Trecho =

---

Paola Lazzarini Orrù – Eu vejo o futuro da Igreja com uma presença do clero mais minoritária como uma enorme oportunidade. O problema não é o número de padres, mas o grande espaço que eles ocupam dentro das comunidades. Então, imagino uma Igreja que finalmente supere o modelo feudal, que não tenha mais na paróquia o único eixo em torno do qual se constrói toda a sua presença. Mas diria mais: uma Igreja que deve manter em mente o fato de que a presença física e territorial não é a única com a qual é preciso lidar. No lockdown, todos experimentamos uma vida comunitária e formas de ritos que foram vividos fora das paróquias, que nos colocaram em comunicação e criaram comunidades sem ter o seu eixo no pertencimento territorial. É claro que os sacramentos são os nossos “pés no chão”, que nos fazem ficar fisicamente no território. Mas existe toda uma outra dimensão da partilha, da oração, do apoio recíproco que é cada vez mais – e provavelmente em parte sempre foi – extraterritorial e também vive fora das paróquias. Se eu penso na minha experiência, a comunidade em que eu vivo, com a qual sinto que cresço mais, com a qual compartilhei os momentos de oração nas datas mais importantes do ano litúrgico, é uma comunidade de mulheres espalhada pelos cinco continentes. Pois bem, tudo isso, em alguns aspectos, nos desvincula da necessidade de ter o padre como nó de todas as redes e, por outro lado, devolve aos sacerdotes a sua função primária, não necessariamente a de serem animadores em todos os níveis, em todos os contextos, da comunidade. Parece-me que existe um laicato pronto e preparado, masculino e feminino, que vem de percursos importantes de formação, que em parte já está comprometido e em parte ainda precisa ter o espaço que merece. É preciso uma Igrejacaçadora de talentos”, que permita que os talentos venham à tona, que permita que quem tem o carisma – não no sentido deletério – dê um passo à frente. Parece-me que este último motu proprio, que ampliou às mulheres a possibilidade de acesso ao leitorado e ao acolitado, também delineia uma comunidade que reconhece que há mulheres e homens que têm o carisma do serviço ao altar, da proclamação da Palavra, da catequese... A comunidade identifica essas pessoas, apresenta-as ao bispo, e o bispo as institui no seu papel. Neste círculo de corresponsabilidade, pode-se pensar em uma Igreja na qual os padres verdadeiramente sejam apenas padres.

 

Dario Vitali – Parece-me que não se refletiu o suficiente sobre a relação entre ministério e Igreja. De fato, existe um vínculo fundamental, uma circularidade – virtuosa ou viciosa – entre o modelo de ministério e o modelo de Igreja: um determina o outro e vice-versa. A falta de implementação de um se reflete pesadamente também sobre o outro. É totalmente evidente que a fadiga na recepção do modelo conciliar da Igreja, com todas as oscilações e as tensões do pós-Concílio, privou o modelo de ministério do seu necessário termo de comparação. Não é por acaso que, até hoje, se tentou reiterar o modelo tridentino de ministério. Por isso, a estrutura ou a concepção clerical do ministério ainda é dominante. A última ratio, “O dom da vocação presbiteral” (2016), no fundo, também é um ajuste de enfoque que não faz uma mudança de horizonte, nem uma mudança de compreensão, acima de tudo da Igreja e, em relação à eclesiologia, também do ministério. Na ratio, falta totalmente uma eclesiologia de referência, determinando que o ministério se torne autorreferencial e, portanto, problemático.

---

Conjunto de dados =
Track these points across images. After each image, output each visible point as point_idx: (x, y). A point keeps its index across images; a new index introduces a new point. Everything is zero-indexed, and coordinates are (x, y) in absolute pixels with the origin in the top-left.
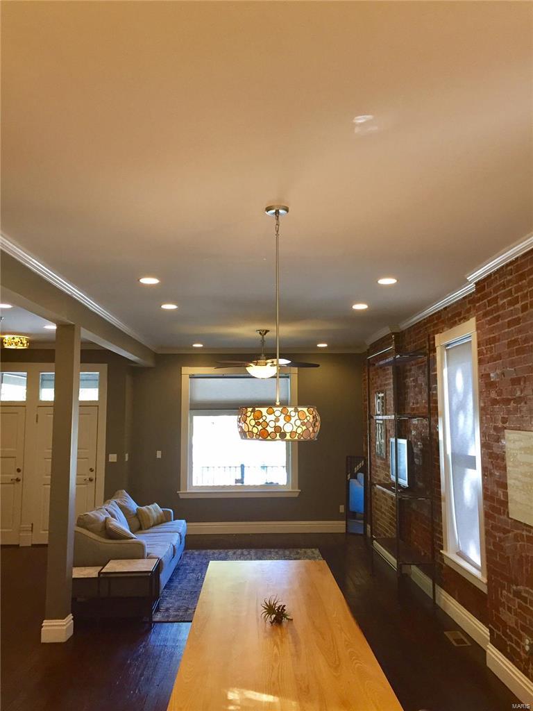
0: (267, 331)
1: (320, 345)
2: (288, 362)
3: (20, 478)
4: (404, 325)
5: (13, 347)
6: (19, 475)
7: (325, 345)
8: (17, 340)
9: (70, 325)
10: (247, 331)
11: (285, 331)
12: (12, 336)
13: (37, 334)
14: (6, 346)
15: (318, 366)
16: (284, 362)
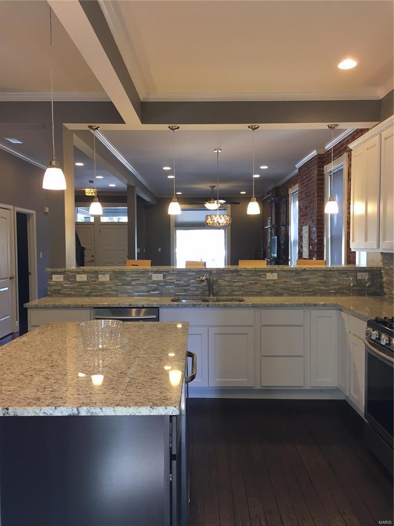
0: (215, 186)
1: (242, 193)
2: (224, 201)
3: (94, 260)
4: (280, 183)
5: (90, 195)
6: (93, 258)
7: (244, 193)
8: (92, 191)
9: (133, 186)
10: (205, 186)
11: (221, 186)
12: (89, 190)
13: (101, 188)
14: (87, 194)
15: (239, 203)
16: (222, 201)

---

Resuma em três frases o trecho acima sobre o futuro da Igreja e do ministério.

Área de resposta = Paola Lazzarini Orrù vê uma presença mais minoritária do clero como uma oportunidade de superar o modelo feudal centrado na paróquia. Ela lembra que no lockdown surgiram vida comunitária e ritos fora das paróquias, e defende dar espaço a um laicato preparado, masculino e feminino, citando o motu proprio que abriu às mulheres o leitorado e o acolitado. Dario Vitali afirma que o modelo de ministério e o modelo de Igreja se determinam mutuamente, que a concepção clerical do ministério ainda é dominante e que à ratio de 2016 falta uma eclesiologia de referência.